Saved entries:

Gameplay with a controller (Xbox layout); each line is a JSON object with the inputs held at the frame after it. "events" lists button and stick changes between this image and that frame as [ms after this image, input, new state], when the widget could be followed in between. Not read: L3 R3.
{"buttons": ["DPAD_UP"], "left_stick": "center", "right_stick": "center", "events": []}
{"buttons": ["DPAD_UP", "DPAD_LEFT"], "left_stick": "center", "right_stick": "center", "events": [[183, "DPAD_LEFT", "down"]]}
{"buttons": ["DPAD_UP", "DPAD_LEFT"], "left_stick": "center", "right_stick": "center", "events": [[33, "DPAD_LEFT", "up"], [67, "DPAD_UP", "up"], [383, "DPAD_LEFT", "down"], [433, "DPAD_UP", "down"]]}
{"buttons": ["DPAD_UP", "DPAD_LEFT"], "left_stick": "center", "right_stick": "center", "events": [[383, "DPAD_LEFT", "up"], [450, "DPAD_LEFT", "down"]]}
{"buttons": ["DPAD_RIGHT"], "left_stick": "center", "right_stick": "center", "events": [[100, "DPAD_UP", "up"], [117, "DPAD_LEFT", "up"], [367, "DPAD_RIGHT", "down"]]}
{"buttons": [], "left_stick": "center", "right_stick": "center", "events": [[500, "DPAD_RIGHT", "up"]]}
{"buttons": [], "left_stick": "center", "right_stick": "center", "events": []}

# [Instructions to follow]
Once you have read the entries, reproduce each one exactly.

# [Answer to this exercise]
Gameplay with a controller (Xbox layout); each line is a JSON object with the inputs held at the frame after it. "events" lists button and stick changes between this image and that frame as [ms after this image, input, new state], when the widget could be followed in between. Not read: L3 R3.
{"buttons": ["DPAD_UP"], "left_stick": "center", "right_stick": "center", "events": []}
{"buttons": ["DPAD_UP", "DPAD_LEFT"], "left_stick": "center", "right_stick": "center", "events": [[183, "DPAD_LEFT", "down"]]}
{"buttons": ["DPAD_UP", "DPAD_LEFT"], "left_stick": "center", "right_stick": "center", "events": [[33, "DPAD_LEFT", "up"], [67, "DPAD_UP", "up"], [383, "DPAD_LEFT", "down"], [433, "DPAD_UP", "down"]]}
{"buttons": ["DPAD_UP", "DPAD_LEFT"], "left_stick": "center", "right_stick": "center", "events": [[383, "DPAD_LEFT", "up"], [450, "DPAD_LEFT", "down"]]}
{"buttons": ["DPAD_RIGHT"], "left_stick": "center", "right_stick": "center", "events": [[100, "DPAD_UP", "up"], [117, "DPAD_LEFT", "up"], [367, "DPAD_RIGHT", "down"]]}
{"buttons": [], "left_stick": "center", "right_stick": "center", "events": [[500, "DPAD_RIGHT", "up"]]}
{"buttons": [], "left_stick": "center", "right_stick": "center", "events": []}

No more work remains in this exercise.